One more comment on “canonical,” promoted to its own post because the non-mathematicians presumably stopped reading the other one very early on.
It’s common for mathematicians to use the word “canonical” colloquially, to mean something like “a choice universally or at least generally agreed on.” For instance:
The clock in Grand Central Station is the canonical place to rendezvous with people in midtown New York City.
I always thought of this as an outgrowth of the mathematical use of the word; but actually, there’s a bit of tension, because I think in this sense “canonical” almost always refers to a choice which is conventionally agreed on, and for which there might be a good reason, but which isn’t really forced upon you the way that canonical things are in mathematics. The canonical rendezvous might just as well have been the lobby of the Empire State building.

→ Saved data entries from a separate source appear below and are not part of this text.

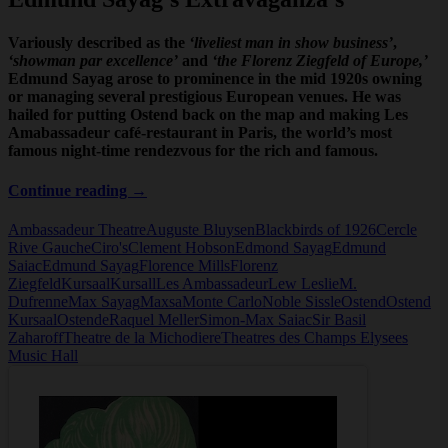
Variously described as the
‘liveliest man in show business’
,
‘showman par excellence’
and
‘the Florenz Ziegfeld of Europe,’
Edmund Sayag arose to prominence in the mid 1920s owning
or managing several prestigious European venues. He was
hailed for putting Ostend back on the map and making Les
Amabassadeur café-restaurant in Paris, the world’s most
famous night-time rendezvous for the rich and famous.
Edmund
Continue reading
→
Sayag
Ambassadeur Theatre
Auguste Bluysen
Blackbirds of 1926
Cercle
Rive Gauche
Ciro's
Clement Hobson
Edmond Sayag
Edmund
Saiac
Edmund Sayag
Florence Mills
Florenz
Ziegfeld
Kursaal
Kursall
Les Ambassadeur
Lew Leslie
M.
Dufrenne
Max Sayag
Maxsa
Monte Carlo
Noble Sissle
Ostend
Ostend
Kursaal
Ostende
Raquel Meller
Simon-Max Saiac
Sir Basil
Zaharoff
Theatre de la Michodiere
Theatres des Champs Elysees
Music Hall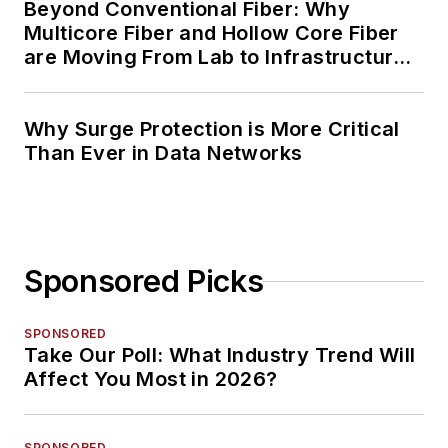
Beyond Conventional Fiber: Why
Multicore Fiber and Hollow Core Fiber
are Moving From Lab to Infrastructure
Planning
Why Surge Protection is More Critical
Than Ever in Data Networks
Sponsored Picks
SPONSORED
Take Our Poll: What Industry Trend Will
Affect You Most in 2026?
SPONSORED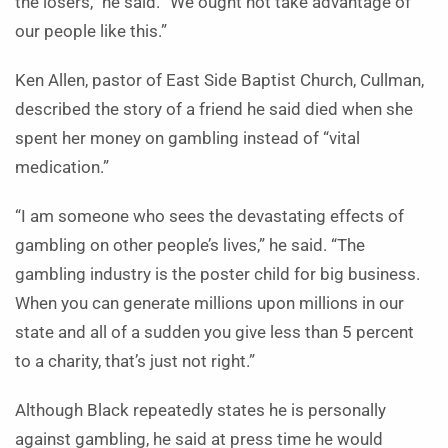
the losers,” he said. “We ought not take advantage of
our people like this.”
Ken Allen, pastor of East Side Baptist Church, Cullman,
described the story of a friend he said died when she
spent her money on gambling instead of “vital
medication.”
“I am someone who sees the devastating effects of
gambling on other people’s lives,” he said. “The
gambling industry is the poster child for big business.
When you can generate millions upon millions in our
state and all of a sudden you give less than 5 percent
to a charity, that’s just not right.”
Although Black repeatedly states he is personally
against gambling, he said at press time he would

I found a definition of “canonical” in a Hacker Slang dictionary which roughly agrees with this usage:
The usual or standard state or manner of something. This word has a somewhat more technical meaning in mathematics. Two formulas such as 9 + x and x + 9 are said to be equivalent because they mean the same thing, but the second one is in `canonical form’ because it is written in the usual way, with the highest power of x first. Usually there are fixed rules you can use to decide whether something is in canonical form. The jargon meaning, a relaxation of the technical meaning, acquired its present loading in computer-science culture largely through its prominence in Alonzo Church’s work in computation theory and mathematical logic (see Knights of the Lambda Calculus). Compare vanilla…
Anyway. Non-math readers, would you ever use the word “canonical” in the sense described here? Math readers, can you give an account of its colloquial usage more articulate than my own?